In every circuit there will be resistor(s) and generator(s), their number will the depend of the power requisites. Both components can be grouped depending on the what is required to keep constant, the current or the voltage. There are two basic ways to groups components in series or in parallel. (additional information in Connecting Batteries section)
The basic idea of a “series” connection is that components are connected end-to-end in a line to form a single path through which current can flow:
The basic idea of a “parallel” connection, on the other hand, is that all components are connected across each other’s leads. In a purely parallel circuit, there are never more than two sets of electrically common points, no matter how many components are connected. There are many paths for current flow, but only one voltage across all components:
Cables Sizing and Wiring
What ties all the components together in an electrical system are the cables. Cables supply the power to run appliances, and from the power sources for distribution. Unfortunately, the most common installation error is to under-size cables to the load/s or from the recharge sources.
To better plan and size cables, please reference the cable sizing table below:
Cable sizing table is used by running across the top row until the column with the relevant amperage is found, and then moving down the left-hand column until the row with the relevant distance is reached. The color coding in the body of the table at the intersection of this row and column is the wire size. Compare this with the Cable Conversion Table to see what size cable to use.
Also listed is a conversion chart from AWG/B&S to mm². This table gives the closest equivalent size cross references between metric and American wire sizes. In Europe and Australia, wire sizes are expressed in cross sectional area in mm².
While is possible to use the same cables, (as far the diameter will be the appropriate one) for AC and DC circuits, it is advisable to use different colored cables between the two types of currents, both to increase handling safety but also to make installation and repair work much faster. In existing appliances or installations have colors, logistics managers may consider replacing or standardizing them by re-color coding the wires with an external paint or marking in a method that makes sense.

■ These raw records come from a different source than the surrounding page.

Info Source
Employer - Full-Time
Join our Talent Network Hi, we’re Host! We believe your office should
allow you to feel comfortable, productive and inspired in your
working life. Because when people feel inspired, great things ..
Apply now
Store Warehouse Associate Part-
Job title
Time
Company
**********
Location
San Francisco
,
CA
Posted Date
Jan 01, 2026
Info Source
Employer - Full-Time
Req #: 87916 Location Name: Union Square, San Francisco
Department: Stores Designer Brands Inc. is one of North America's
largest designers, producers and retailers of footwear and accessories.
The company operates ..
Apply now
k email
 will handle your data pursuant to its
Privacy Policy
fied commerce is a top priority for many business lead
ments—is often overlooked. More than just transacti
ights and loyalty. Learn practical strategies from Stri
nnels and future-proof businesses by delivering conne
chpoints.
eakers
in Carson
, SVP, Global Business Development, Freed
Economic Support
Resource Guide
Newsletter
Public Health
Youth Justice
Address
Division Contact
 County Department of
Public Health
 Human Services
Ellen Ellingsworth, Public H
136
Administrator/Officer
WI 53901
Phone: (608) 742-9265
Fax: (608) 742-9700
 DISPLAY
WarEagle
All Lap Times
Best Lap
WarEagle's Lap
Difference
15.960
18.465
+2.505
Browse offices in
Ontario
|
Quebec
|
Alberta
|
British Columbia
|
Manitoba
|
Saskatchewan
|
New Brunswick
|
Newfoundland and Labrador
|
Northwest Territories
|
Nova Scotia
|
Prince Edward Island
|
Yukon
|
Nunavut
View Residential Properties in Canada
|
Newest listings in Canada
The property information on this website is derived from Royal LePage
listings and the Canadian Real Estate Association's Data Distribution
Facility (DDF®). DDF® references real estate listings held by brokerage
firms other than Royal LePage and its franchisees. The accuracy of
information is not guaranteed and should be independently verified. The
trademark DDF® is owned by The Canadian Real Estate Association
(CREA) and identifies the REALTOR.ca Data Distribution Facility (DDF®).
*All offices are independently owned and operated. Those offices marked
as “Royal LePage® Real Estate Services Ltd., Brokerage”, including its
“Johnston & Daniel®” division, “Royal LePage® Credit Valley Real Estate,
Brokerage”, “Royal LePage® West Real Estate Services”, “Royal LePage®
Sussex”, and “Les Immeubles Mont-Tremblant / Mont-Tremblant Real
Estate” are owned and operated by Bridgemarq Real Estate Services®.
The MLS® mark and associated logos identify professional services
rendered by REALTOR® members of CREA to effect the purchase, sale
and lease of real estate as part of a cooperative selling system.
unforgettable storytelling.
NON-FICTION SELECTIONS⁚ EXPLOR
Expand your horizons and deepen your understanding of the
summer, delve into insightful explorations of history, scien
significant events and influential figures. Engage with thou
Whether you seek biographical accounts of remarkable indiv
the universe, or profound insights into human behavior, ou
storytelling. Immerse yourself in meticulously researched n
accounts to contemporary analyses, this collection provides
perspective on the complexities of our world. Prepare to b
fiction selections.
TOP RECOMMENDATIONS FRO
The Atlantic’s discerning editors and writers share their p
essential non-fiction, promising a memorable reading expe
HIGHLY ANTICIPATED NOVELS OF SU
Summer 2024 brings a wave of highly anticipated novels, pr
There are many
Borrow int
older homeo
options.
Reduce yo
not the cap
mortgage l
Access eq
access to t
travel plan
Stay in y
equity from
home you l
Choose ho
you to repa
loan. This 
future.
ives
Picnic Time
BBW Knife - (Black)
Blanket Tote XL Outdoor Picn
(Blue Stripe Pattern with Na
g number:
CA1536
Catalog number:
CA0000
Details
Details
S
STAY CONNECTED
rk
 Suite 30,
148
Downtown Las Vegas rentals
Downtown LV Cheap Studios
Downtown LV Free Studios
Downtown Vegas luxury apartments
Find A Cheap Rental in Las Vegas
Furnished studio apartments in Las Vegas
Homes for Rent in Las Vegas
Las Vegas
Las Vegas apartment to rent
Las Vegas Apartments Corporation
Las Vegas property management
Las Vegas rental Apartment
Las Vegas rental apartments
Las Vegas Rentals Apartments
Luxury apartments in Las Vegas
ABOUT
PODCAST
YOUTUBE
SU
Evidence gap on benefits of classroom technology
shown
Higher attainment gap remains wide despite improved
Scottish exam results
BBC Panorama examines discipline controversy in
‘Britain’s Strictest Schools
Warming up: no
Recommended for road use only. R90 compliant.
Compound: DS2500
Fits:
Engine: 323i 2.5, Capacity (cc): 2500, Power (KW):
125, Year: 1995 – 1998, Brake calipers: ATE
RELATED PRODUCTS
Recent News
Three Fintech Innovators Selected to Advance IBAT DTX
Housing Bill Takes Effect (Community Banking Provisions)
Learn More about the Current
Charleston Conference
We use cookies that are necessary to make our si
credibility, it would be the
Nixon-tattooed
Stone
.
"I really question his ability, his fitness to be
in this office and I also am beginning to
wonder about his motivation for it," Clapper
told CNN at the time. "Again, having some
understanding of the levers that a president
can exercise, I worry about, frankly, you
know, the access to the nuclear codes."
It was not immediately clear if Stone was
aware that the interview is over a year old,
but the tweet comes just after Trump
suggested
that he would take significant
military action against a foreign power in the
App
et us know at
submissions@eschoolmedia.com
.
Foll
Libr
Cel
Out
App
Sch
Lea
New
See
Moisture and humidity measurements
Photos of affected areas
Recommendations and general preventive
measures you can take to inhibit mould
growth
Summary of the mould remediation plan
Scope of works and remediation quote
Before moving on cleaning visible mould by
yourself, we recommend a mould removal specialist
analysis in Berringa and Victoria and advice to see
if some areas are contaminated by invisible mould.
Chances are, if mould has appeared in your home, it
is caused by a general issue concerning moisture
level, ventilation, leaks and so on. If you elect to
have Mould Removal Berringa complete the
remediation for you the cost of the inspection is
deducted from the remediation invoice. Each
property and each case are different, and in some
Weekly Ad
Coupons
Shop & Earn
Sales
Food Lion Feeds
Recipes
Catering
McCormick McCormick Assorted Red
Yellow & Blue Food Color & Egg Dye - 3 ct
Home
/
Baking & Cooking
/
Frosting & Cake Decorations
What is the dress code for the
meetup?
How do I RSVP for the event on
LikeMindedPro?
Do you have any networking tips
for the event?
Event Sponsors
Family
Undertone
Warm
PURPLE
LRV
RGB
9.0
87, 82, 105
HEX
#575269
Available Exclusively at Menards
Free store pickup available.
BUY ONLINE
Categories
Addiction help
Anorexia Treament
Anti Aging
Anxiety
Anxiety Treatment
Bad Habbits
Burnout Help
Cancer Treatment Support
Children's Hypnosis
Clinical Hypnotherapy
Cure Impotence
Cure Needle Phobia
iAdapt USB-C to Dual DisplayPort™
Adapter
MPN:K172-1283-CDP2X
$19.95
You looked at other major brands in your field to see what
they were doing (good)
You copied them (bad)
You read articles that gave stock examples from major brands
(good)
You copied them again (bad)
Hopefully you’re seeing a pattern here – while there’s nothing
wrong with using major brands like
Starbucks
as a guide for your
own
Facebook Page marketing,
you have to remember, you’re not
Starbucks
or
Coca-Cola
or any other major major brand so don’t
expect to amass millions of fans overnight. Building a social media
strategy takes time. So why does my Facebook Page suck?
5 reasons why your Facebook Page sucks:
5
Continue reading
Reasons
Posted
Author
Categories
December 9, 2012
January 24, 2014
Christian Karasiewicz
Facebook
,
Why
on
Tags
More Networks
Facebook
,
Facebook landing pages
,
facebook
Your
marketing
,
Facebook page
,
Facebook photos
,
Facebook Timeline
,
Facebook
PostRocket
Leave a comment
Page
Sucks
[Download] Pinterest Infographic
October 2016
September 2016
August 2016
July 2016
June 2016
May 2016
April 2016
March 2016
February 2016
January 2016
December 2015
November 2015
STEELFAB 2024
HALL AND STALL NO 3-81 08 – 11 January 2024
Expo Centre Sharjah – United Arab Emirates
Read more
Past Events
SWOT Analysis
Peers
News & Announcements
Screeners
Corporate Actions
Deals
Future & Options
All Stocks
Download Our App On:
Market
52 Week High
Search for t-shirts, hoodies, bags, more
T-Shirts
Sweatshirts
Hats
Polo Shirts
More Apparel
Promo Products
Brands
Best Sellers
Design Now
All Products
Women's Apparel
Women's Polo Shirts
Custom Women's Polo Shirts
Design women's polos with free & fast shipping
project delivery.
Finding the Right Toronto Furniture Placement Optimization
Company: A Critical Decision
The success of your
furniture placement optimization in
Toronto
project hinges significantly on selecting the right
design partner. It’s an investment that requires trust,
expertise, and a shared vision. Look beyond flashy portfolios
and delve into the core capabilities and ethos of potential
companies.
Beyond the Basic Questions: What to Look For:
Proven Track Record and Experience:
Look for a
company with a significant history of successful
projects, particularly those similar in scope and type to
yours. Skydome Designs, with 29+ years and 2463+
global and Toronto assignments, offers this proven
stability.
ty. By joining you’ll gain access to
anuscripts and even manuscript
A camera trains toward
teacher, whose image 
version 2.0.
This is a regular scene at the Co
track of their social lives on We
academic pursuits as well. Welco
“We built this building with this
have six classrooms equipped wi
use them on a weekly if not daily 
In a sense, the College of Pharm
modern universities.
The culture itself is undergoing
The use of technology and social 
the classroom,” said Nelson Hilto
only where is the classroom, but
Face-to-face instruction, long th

All of the aforementioned devices protect users and equipment from fault conditions in an electrical circuit by isolating the electrical supply. Fuses and MCBs only isolate the live feed; with RCDs and RCBOs isolate both the live and neutral feeds. It is essential that the appropriate circuit protection is installed ensure an electrical installation is safe.
A fuse is a very basic protection device used to protect the circuit from overcurrent. It consists of a metal strip that liquefies when the flow of current through it surpasses a pre-defined limit. Fuses are essential electrical devices, and there are different types of fuses available in the market today based on specific voltage and current ratings, application, response time, and breaking capacity.
The characteristics of fuses like time and current are selected to give sufficient protection without unnecessary disruption.
Miniature Circuit Breaker (MCB)
An MCB is a modern alternative to fuses, and are maybe centrally located in buildings – usually called a “fuse box” or “braker box”, or attached to specific equipment. They are just like switches, turning off when an overload is detected in the circuit. The basic function of a circuit breaker is to stop the flow of current once a fault has occurred. The advantage of MCBs over fuses is that if they trip, they can be reset without having to replace the whole MCB. MCBs can also be calibrated more precisely than fuses, tripping at exact loads. Circuit breakers are available in different sizes from small devices to large switch gears which are used to protect low current circuits as well as high voltage circuits.
Residual Current Device (RCD)
Residual Current Devices (or RCDs) are designed to detect and disconnect supply in the event of a small current imbalance between the Live and Neutral wires at a pre-defined value - typically 30mA. RCDs can detect when a live conductor touches an earthed equipment case, or when a live conductor is cut through; this type of fault is potentially dangerous and can result in electric shocks and fires.
An RCD does not give safety against short circuit or overload in the circuit. It cannot detect – for example - a human being accidentally touching both conductors at the same time. An RCD cannot replace a fuse in function.
RCDs can be wired to protect a single or a number of circuits - the advantage of protecting individual circuits is that if one circuit trips, it will not shut down the whole building or distribution system, just the protected circuit.
Residual Current Breaker with Overcurrent (RCBO)
An RCBO combines the functions of a MCB and an RCD in one unit. CRBOs are a safety device which detects a problem in the power supply and is capable of shutting off in 10-15 milliseconds.
They are used to protect a particular circuit, instead of having a single RCD for the whole building
These devices are testable as well as resettable apparatus. A test button securely forms a tiny leakage condition; along with a reset button again connects the conductors after an error state has been cleared.
Uncontrolled electricity can injure or even kill humans or animals. One common and effective way to control electricity is through grounding. Grounding is a physical connection to the earth that draws electric charge safely to the ground allowing a large space for electrons to dissipate away from humans or equipment. A grounding system is gives excess positive charge in electrical lines an attractive place to go – the negatively charged ground wire – eliminating the dangers of fire and electrocution.